Court Opinion

ID: 9722339
Source: CourtListenerOpinion
Date Created: 2023-08-26 09:26:16.979391+00
Date Added: 2024-06-11T18:24:34.319467
License: Public Domain

STRANKMAN, J.
I dissent. While I share my colleagues’ concern with the analysis in In re Eric J. (1979) 25 Cal.3d 522 [159 Cal.Rptr. 317, 601 P.2d 549], I do not share their willingness to extend it. No legal authority requires a lower court to accept as binding comments made by a higher court that are beyond the factual controversy presented to it. Simply put, Eric J. decided a case involving a felony and a misdemeanor, not a succession of misdemeanors. Justice Clark’s opinion does not reach the question presented to us.
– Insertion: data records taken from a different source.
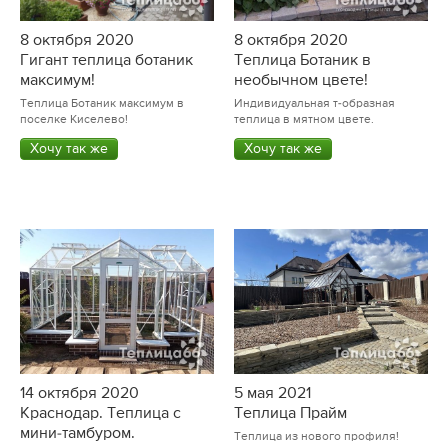
8 октября 2020
8 октября 2020
Гигант теплица ботаник
Теплица Ботаник в
максимум!
необычном цвете!
Теплица Ботаник максимум в
Индивидуальная т-образная
поселке Киселево!
теплица в мятном цвете.
Хочу так же
Хочу так же
14 октября 2020
5 мая 2021
Краснодар. Теплица с
Теплица Прайм
мини-тамбуром.
Теплица из нового профиля!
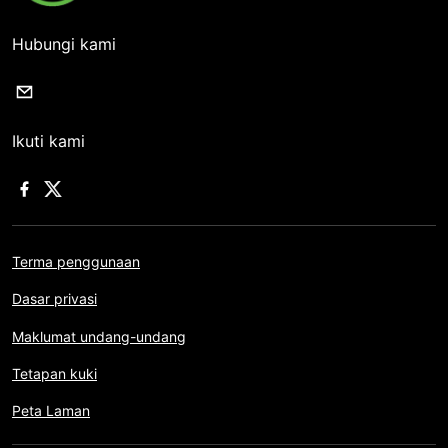
Hubungi kami
Ikuti kami
Terma penggunaan
Dasar privasi
Maklumat undang-undang
Tetapan kuki
Peta Laman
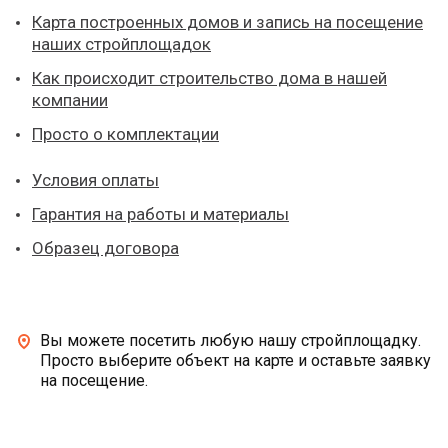
Карта построенных домов и запись на посещение
наших стройплощадок
Как происходит строительство дома в нашей
компании
Просто о комплектации
Условия оплаты
Гарантия на работы и материалы
Образец договора
Вы можете посетить любую нашу стройплощадку.
Просто выберите объект на карте и оставьте заявку
на посещение.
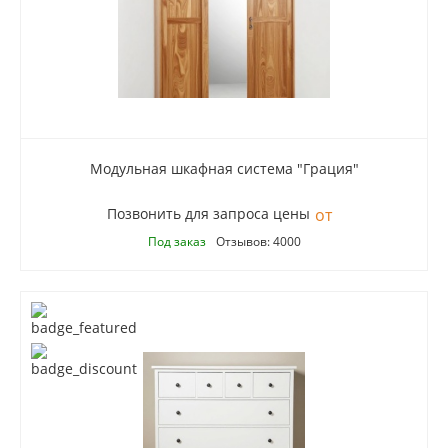
Модульная шкафная система "Грация"
Позвонить для запроса цены
Под заказ
Отзывов: 4000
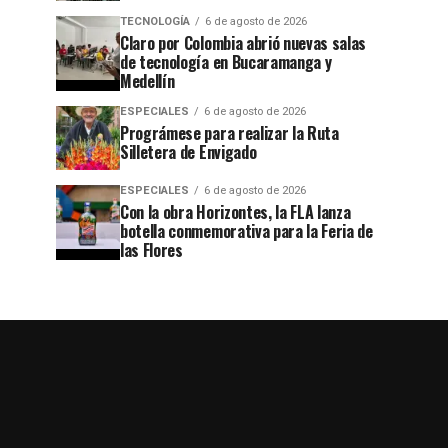
TECNOLOGÍA
6 de agosto de 2026
Claro por Colombia abrió nuevas salas
de tecnología en Bucaramanga y
Medellín
ESPECIALES
6 de agosto de 2026
Prográmese para realizar la Ruta
Silletera de Envigado
ESPECIALES
6 de agosto de 2026
Con la obra Horizontes, la FLA lanza
botella conmemorativa para la Feria de
las Flores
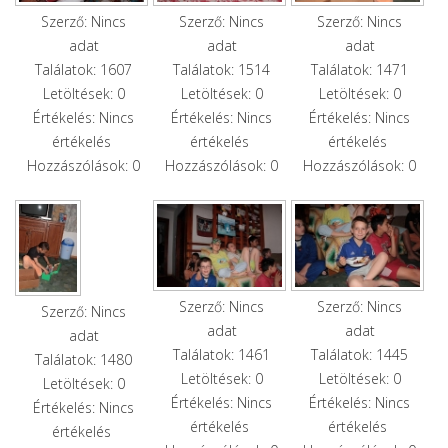
Szerző: Nincs
Szerző: Nincs
Szerző: Nincs
adat
adat
adat
Találatok: 1607
Találatok: 1514
Találatok: 1471
Letöltések: 0
Letöltések: 0
Letöltések: 0
Értékelés: Nincs
Értékelés: Nincs
Értékelés: Nincs
értékelés
értékelés
értékelés
Hozzászólások: 0
Hozzászólások: 0
Hozzászólások: 0
Szerző: Nincs
Szerző: Nincs
Szerző: Nincs
adat
adat
adat
Találatok: 1461
Találatok: 1445
Találatok: 1480
Letöltések: 0
Letöltések: 0
Letöltések: 0
Értékelés: Nincs
Értékelés: Nincs
Értékelés: Nincs
értékelés
értékelés
értékelés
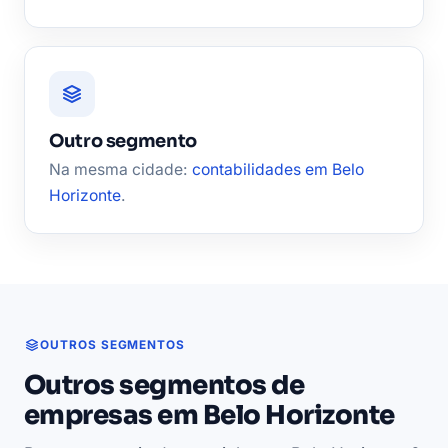
Outro segmento
Na mesma cidade:
contabilidades em Belo
Horizonte
.
OUTROS SEGMENTOS
Outros segmentos de
empresas em Belo Horizonte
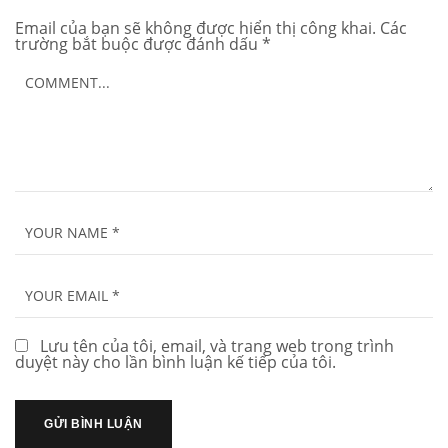
Email của bạn sẽ không được hiển thị công khai.
Các
trường bắt buộc được đánh dấu
*
Lưu tên của tôi, email, và trang web trong trình
duyệt này cho lần bình luận kế tiếp của tôi.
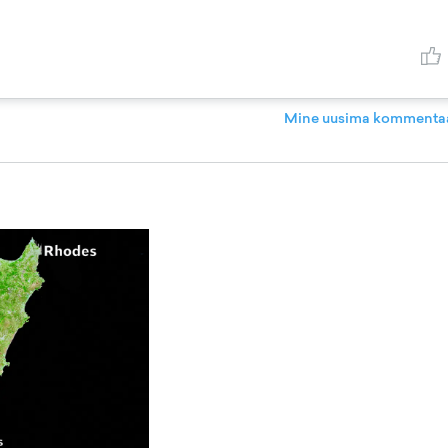
Mine uusima kommentaa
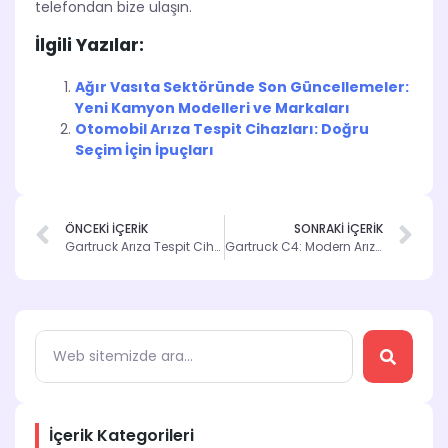
telefondan bize ulaşın.
İlgili Yazılar:
Ağır Vasıta Sektöründe Son Güncellemeler:
Yeni Kamyon Modelleri ve Markaları
Otomobil Arıza Tespit Cihazları: Doğru
Seçim İçin İpuçları
ÖNCEKİ İÇERİK
SONRAKİ İÇERİK
Gartruck Arıza Tespit Cihazı: Euro 5 ve Euro 6 İçin
Gartruck C4: Modern Arıza Tespit Cihazı İncelemesi
İçerik Kategorileri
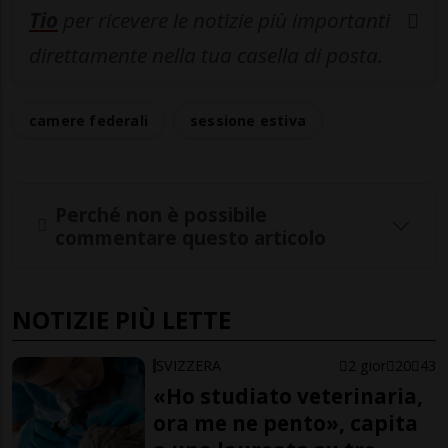
Tio
per ricevere le notizie più importanti
direttamente nella tua casella di posta.
camere federali
sessione estiva
Perché non è possibile
commentare questo articolo
NOTIZIE PIÙ LETTE
SVIZZERA
2 gior
20
43
«Ho studiato veterinaria,
ora me ne pento», capita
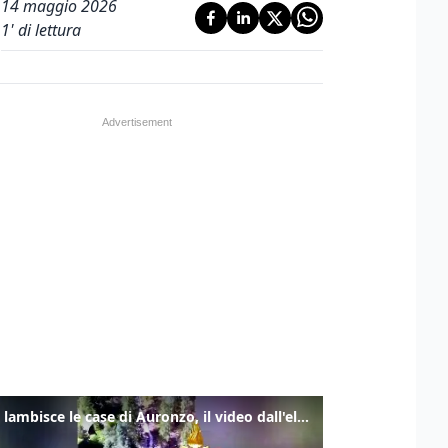
14 maggio 2026
1
' di lettura
Frana lambisce le case di Auronzo, il video dall'elicottero dei vigili del fuoco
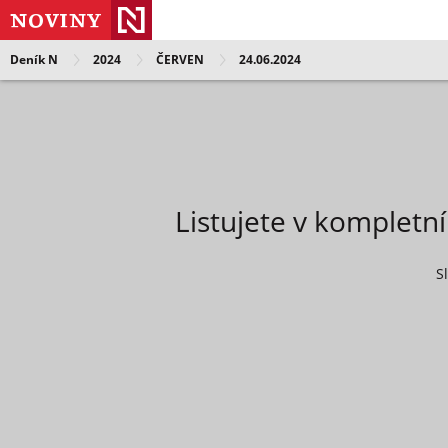
Deník N
2024
ČERVEN
24.06.2024
Listujete v kompletn
S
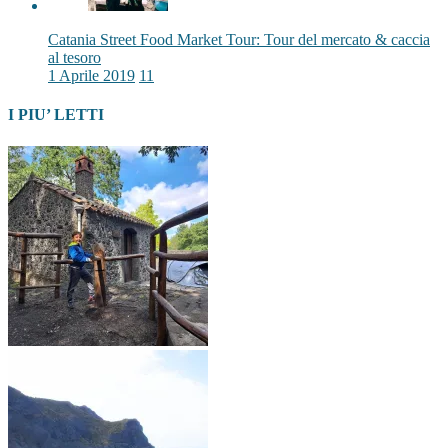
Catania Street Food Market Tour: Tour del mercato & caccia
al tesoro
1 Aprile 2019
11
I PIU’ LETTI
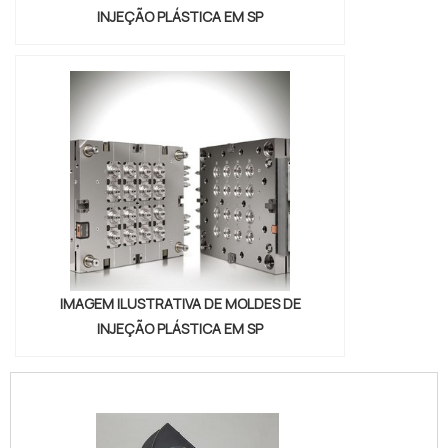
INJEÇÃO PLÁSTICA EM SP
IMAGEM ILUSTRATIVA DE MOLDES DE
INJEÇÃO PLÁSTICA EM SP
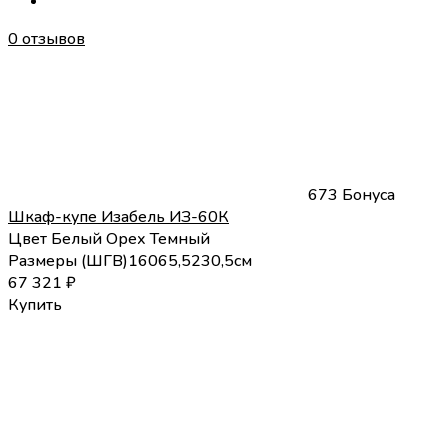
0 отзывов
673 Бонуса
Шкаф-купе Изабель ИЗ-60К
Цвет
Белый
Орех Темный
Размеры (
Ш
Г
В
)
160
65,5
230,5
см
67 321
₽
Купить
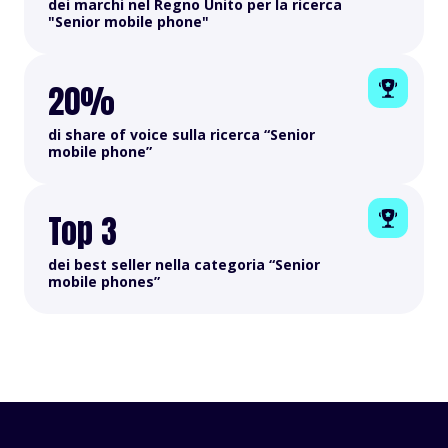
dei marchi nel Regno Unito per la ricerca
"Senior mobile phone"
20%
di share of voice sulla ricerca “Senior
mobile phone”
Top 3
dei best seller nella categoria “Senior
mobile phones”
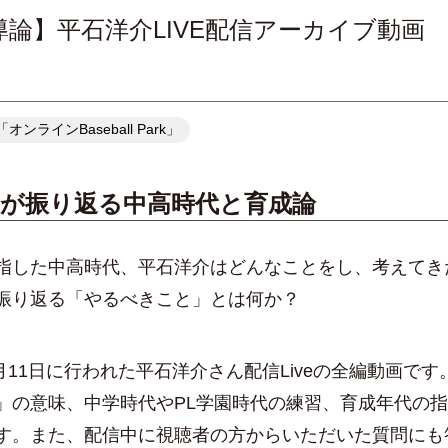
論】平石洋介LIVE配信アーカイブ動画
ラインBaseball Park」
介が振り返る中高時代と育成論
した中高時代、平石洋介はどんなことをし、考えてき
振り返る「やるべきこと」とは何か？
3月11日に行われた平石洋介さん配信Liveの全編動画で
」の意味、中学時代やPL学園時代の練習、育成年代の
す。また、配信中に視聴者の方からいただいた質問にも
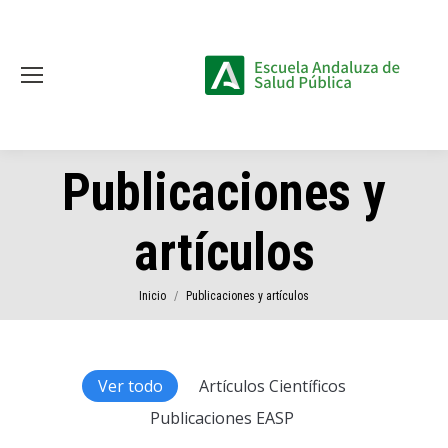
Publicaciones y
artículos
Estás aquí:
Inicio
Publicaciones y artículos
Ver todo
Artículos Científicos
Publicaciones EASP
Whatever is accomplished by the incorporation of the Penal Code adult felony sentencing scheme into the juvenile area through Welfare and Institutions Code section 726, I cannot see how that incorporation prohibits consecutive full misdemeanor terms. As the majority points out, the sen*766tence was permissible had Claude J. been an adult. There is no legal or logical reason for the rule to change when it is applied to a juvenile. Eric J. does not mandate a reduction in term because Claude J. is a juvenile. There is no valid reason for this court to draw a distinction that the Legislature did not make and the Supreme Court did not find.
I would reverse the order granting the petition for writ of habeas corpus and affirm the initial sentence pronounced by the trial court.
Petitioner’s application for review by the Supreme Court was denied May 17, 1990.